● GIVEN RECORDS:
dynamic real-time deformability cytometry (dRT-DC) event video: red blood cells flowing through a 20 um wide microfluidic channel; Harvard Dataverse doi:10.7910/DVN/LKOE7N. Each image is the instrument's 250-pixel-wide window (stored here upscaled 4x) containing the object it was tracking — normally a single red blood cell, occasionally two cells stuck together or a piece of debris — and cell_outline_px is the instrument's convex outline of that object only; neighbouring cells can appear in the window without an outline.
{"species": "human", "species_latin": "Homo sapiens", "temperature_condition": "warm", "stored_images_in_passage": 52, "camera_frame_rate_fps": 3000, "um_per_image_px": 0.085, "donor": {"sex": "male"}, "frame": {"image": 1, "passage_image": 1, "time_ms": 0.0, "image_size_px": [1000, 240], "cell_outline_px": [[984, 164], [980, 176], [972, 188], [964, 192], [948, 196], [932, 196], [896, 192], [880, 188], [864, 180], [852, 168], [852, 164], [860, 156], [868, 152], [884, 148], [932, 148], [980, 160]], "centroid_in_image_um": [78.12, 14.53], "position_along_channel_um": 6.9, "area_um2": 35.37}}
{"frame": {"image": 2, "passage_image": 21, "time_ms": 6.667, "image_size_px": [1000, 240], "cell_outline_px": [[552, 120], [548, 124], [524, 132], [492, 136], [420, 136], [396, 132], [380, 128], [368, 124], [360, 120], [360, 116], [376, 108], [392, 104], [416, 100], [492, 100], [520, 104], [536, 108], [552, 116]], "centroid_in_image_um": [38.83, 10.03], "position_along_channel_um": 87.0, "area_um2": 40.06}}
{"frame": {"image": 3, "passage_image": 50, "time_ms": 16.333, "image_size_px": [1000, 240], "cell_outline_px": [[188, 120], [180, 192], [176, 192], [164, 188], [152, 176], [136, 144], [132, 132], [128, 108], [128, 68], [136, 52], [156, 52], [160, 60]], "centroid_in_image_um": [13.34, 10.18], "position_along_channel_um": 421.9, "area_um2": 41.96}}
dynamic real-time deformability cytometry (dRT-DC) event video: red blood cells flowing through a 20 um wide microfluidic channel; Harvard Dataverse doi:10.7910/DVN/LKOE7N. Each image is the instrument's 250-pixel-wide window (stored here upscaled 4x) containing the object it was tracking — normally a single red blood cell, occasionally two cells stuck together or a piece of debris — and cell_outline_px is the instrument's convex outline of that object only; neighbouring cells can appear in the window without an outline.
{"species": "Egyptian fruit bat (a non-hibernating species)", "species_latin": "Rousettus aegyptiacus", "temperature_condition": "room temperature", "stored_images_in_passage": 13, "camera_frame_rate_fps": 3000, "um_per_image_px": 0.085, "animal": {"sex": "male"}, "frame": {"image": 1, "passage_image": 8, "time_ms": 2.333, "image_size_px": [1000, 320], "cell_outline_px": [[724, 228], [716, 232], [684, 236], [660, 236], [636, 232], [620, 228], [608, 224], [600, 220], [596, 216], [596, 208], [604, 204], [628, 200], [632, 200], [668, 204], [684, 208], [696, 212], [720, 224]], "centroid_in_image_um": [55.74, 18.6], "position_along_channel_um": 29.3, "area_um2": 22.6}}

● TO BE DONE:
Set down the entries above again, word for word.

● RESULT FOR THIS TASK:
dynamic real-time deformability cytometry (dRT-DC) event video: red blood cells flowing through a 20 um wide microfluidic channel; Harvard Dataverse doi:10.7910/DVN/LKOE7N. Each image is the instrument's 250-pixel-wide window (stored here upscaled 4x) containing the object it was tracking — normally a single red blood cell, occasionally two cells stuck together or a piece of debris — and cell_outline_px is the instrument's convex outline of that object only; neighbouring cells can appear in the window without an outline.
{"species": "human", "species_latin": "Homo sapiens", "temperature_condition": "warm", "stored_images_in_passage": 52, "camera_frame_rate_fps": 3000, "um_per_image_px": 0.085, "donor": {"sex": "male"}, "frame": {"image": 1, "passage_image": 1, "time_ms": 0.0, "image_size_px": [1000, 240], "cell_outline_px": [[984, 164], [980, 176], [972, 188], [964, 192], [948, 196], [932, 196], [896, 192], [880, 188], [864, 180], [852, 168], [852, 164], [860, 156], [868, 152], [884, 148], [932, 148], [980, 160]], "centroid_in_image_um": [78.12, 14.53], "position_along_channel_um": 6.9, "area_um2": 35.37}}
{"frame": {"image": 2, "passage_image": 21, "time_ms": 6.667, "image_size_px": [1000, 240], "cell_outline_px": [[552, 120], [548, 124], [524, 132], [492, 136], [420, 136], [396, 132], [380, 128], [368, 124], [360, 120], [360, 116], [376, 108], [392, 104], [416, 100], [492, 100], [520, 104], [536, 108], [552, 116]], "centroid_in_image_um": [38.83, 10.03], "position_along_channel_um": 87.0, "area_um2": 40.06}}
{"frame": {"image": 3, "passage_image": 50, "time_ms": 16.333, "image_size_px": [1000, 240], "cell_outline_px": [[188, 120], [180, 192], [176, 192], [164, 188], [152, 176], [136, 144], [132, 132], [128, 108], [128, 68], [136, 52], [156, 52], [160, 60]], "centroid_in_image_um": [13.34, 10.18], "position_along_channel_um": 421.9, "area_um2": 41.96}}
dynamic real-time deformability cytometry (dRT-DC) event video: red blood cells flowing through a 20 um wide microfluidic channel; Harvard Dataverse doi:10.7910/DVN/LKOE7N. Each image is the instrument's 250-pixel-wide window (stored here upscaled 4x) containing the object it was tracking — normally a single red blood cell, occasionally two cells stuck together or a piece of debris — and cell_outline_px is the instrument's convex outline of that object only; neighbouring cells can appear in the window without an outline.
{"species": "Egyptian fruit bat (a non-hibernating species)", "species_latin": "Rousettus aegyptiacus", "temperature_condition": "room temperature", "stored_images_in_passage": 13, "camera_frame_rate_fps": 3000, "um_per_image_px": 0.085, "animal": {"sex": "male"}, "frame": {"image": 1, "passage_image": 8, "time_ms": 2.333, "image_size_px": [1000, 320], "cell_outline_px": [[724, 228], [716, 232], [684, 236], [660, 236], [636, 232], [620, 228], [608, 224], [600, 220], [596, 216], [596, 208], [604, 204], [628, 200], [632, 200], [668, 204], [684, 208], [696, 212], [720, 224]], "centroid_in_image_um": [55.74, 18.6], "position_along_channel_um": 29.3, "area_um2": 22.6}}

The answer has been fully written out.